**WORK REQUEST**
Only lines containing "picture" are wanted from the data below. Copy those lines.

**EXTRACTED MATERIAL**
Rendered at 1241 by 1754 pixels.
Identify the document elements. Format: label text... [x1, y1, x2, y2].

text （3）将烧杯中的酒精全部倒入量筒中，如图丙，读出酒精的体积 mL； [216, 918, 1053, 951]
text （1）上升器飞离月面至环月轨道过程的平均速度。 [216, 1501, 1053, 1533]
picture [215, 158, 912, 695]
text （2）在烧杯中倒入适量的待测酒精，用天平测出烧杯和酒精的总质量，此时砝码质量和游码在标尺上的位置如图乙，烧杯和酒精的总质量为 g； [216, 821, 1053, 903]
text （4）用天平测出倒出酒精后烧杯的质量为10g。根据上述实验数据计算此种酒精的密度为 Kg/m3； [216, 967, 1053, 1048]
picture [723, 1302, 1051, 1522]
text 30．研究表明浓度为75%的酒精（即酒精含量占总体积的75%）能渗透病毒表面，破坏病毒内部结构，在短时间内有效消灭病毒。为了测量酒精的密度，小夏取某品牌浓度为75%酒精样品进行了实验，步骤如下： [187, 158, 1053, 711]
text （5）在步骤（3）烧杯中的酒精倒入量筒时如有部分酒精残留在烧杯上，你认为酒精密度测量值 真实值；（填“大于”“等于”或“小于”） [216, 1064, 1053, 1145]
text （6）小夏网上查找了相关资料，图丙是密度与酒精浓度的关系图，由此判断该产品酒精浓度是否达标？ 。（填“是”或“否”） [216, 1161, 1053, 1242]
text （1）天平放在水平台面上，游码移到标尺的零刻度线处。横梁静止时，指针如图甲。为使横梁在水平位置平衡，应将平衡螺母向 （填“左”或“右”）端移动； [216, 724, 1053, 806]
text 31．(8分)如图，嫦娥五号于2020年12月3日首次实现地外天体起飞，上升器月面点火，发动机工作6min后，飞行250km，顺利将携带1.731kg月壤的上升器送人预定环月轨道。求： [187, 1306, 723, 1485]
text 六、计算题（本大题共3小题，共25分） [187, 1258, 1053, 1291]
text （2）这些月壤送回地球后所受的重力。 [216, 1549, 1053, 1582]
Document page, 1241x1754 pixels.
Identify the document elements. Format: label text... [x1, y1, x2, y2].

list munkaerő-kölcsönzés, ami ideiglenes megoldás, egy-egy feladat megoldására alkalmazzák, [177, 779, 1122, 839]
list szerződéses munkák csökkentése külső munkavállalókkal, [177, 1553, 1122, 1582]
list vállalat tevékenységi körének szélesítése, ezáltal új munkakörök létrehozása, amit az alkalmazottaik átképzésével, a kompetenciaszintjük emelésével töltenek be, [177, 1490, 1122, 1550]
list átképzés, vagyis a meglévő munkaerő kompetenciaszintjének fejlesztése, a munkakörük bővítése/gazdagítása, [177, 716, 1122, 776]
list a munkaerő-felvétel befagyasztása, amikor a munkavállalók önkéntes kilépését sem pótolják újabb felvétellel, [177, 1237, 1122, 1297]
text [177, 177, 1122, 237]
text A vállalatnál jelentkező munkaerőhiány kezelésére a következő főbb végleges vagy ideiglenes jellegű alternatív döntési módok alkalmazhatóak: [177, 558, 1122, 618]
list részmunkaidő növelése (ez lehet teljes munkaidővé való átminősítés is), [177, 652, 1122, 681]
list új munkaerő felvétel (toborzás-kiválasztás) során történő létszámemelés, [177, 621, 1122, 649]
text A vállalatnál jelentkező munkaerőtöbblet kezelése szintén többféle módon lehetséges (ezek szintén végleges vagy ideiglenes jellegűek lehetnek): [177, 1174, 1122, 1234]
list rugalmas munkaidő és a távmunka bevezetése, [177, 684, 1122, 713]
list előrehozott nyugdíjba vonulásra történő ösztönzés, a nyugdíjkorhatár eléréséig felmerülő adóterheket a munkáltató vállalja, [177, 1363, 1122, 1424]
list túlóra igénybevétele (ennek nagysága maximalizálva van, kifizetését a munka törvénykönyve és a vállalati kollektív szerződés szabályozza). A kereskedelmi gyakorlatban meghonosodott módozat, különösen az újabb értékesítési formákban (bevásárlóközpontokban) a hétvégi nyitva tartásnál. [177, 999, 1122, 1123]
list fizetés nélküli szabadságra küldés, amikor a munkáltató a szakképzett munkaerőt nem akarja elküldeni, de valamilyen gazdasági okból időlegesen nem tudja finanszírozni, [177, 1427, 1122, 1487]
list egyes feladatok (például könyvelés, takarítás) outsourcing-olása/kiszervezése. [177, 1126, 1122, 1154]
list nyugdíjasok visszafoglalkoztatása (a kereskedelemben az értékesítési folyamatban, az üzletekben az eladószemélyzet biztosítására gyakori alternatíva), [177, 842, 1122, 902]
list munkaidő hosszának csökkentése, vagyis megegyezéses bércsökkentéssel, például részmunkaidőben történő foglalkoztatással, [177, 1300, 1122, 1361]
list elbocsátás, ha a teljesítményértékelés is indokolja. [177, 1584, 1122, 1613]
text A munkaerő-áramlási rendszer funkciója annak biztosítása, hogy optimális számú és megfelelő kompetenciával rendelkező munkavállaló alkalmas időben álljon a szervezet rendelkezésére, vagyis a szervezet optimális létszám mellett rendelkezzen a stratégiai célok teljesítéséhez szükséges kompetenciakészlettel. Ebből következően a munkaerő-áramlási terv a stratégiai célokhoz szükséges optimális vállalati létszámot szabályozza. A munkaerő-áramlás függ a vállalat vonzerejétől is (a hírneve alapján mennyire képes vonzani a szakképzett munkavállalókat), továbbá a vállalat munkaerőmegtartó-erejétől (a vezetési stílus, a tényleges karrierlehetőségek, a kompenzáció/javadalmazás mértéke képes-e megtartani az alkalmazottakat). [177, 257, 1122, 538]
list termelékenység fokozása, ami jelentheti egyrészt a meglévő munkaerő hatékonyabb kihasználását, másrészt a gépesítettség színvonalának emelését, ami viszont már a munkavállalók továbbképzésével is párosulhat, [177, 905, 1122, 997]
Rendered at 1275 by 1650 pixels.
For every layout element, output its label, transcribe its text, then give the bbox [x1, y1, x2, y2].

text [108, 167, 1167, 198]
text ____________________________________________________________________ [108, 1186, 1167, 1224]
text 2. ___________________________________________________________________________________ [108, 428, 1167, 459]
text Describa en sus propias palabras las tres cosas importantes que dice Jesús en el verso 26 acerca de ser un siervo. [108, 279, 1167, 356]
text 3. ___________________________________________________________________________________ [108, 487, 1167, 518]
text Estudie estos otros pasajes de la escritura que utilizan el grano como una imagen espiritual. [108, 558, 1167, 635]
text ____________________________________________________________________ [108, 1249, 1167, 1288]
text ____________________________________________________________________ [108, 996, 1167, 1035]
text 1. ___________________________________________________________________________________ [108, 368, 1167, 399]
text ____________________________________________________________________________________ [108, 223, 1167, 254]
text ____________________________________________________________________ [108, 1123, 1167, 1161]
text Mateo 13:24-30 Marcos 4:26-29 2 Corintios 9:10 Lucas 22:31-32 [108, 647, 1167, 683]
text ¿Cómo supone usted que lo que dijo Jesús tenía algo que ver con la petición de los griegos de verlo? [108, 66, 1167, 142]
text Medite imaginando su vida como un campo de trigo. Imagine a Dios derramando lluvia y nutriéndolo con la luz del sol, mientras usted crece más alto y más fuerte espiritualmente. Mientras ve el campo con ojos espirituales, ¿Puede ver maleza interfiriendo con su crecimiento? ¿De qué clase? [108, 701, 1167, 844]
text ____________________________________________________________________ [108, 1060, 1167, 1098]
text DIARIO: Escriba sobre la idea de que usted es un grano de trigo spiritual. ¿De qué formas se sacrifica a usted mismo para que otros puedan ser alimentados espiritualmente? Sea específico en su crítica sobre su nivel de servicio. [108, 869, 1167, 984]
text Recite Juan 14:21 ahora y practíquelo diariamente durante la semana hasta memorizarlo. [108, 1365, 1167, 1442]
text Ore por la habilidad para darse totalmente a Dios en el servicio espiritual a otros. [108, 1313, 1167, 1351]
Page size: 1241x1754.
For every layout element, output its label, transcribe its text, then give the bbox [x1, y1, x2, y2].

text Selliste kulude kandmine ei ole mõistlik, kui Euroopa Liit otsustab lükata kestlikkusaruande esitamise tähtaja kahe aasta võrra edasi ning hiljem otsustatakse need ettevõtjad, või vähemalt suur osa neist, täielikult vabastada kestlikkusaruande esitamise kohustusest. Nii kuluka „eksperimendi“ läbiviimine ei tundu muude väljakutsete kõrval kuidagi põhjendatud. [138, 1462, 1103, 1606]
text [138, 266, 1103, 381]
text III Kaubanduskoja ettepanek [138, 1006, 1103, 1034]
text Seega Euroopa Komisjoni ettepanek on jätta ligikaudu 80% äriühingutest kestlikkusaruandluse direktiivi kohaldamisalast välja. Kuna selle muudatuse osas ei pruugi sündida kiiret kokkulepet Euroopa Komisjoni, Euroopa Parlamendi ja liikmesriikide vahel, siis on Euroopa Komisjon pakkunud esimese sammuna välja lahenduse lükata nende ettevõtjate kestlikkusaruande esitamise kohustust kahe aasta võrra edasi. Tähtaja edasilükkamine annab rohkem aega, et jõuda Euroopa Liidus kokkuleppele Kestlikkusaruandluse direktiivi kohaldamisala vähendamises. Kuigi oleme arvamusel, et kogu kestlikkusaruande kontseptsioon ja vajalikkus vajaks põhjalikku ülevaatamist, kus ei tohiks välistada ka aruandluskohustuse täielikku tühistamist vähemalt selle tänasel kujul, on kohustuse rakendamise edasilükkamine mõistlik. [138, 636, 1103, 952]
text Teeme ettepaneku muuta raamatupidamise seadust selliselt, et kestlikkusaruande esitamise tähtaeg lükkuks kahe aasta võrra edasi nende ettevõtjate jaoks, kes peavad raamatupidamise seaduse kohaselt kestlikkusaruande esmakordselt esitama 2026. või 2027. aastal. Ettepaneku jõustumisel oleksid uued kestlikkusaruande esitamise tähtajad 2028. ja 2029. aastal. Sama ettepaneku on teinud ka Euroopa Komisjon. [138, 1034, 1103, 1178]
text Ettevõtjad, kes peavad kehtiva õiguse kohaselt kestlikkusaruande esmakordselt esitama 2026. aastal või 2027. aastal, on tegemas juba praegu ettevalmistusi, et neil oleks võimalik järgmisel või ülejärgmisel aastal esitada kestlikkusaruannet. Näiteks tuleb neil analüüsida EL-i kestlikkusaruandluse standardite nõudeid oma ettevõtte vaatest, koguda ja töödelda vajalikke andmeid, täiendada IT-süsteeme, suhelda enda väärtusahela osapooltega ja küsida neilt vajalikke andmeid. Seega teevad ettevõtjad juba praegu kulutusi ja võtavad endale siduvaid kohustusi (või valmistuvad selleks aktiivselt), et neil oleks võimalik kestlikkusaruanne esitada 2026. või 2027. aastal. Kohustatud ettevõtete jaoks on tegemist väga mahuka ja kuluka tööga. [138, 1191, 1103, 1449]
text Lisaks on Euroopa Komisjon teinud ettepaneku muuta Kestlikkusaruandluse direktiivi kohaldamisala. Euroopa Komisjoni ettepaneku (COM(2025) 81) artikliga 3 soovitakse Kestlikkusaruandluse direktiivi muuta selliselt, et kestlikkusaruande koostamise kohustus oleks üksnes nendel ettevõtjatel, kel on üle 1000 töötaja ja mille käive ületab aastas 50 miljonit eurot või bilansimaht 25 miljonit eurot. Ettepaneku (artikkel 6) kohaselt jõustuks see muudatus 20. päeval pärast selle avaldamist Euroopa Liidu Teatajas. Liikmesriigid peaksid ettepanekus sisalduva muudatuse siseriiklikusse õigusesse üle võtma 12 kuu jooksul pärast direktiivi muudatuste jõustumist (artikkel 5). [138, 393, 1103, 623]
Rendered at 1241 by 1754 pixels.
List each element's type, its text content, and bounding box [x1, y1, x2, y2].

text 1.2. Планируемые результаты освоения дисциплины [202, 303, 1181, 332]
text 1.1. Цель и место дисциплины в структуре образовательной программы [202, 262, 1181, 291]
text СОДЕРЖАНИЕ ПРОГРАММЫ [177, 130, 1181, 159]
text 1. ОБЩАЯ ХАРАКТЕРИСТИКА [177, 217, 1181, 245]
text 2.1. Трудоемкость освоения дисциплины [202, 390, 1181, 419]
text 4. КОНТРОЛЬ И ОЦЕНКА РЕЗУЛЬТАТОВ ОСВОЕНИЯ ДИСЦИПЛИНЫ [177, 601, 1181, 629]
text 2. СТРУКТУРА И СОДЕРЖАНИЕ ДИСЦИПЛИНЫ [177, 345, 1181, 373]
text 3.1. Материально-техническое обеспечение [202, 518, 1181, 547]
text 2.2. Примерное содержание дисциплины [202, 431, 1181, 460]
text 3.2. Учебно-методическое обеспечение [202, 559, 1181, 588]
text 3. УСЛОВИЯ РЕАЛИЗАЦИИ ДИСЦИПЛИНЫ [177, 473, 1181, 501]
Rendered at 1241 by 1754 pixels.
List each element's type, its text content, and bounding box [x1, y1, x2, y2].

**EXERCISE OUTPUT**
picture [215, 158, 912, 695]
picture [723, 1302, 1051, 1522]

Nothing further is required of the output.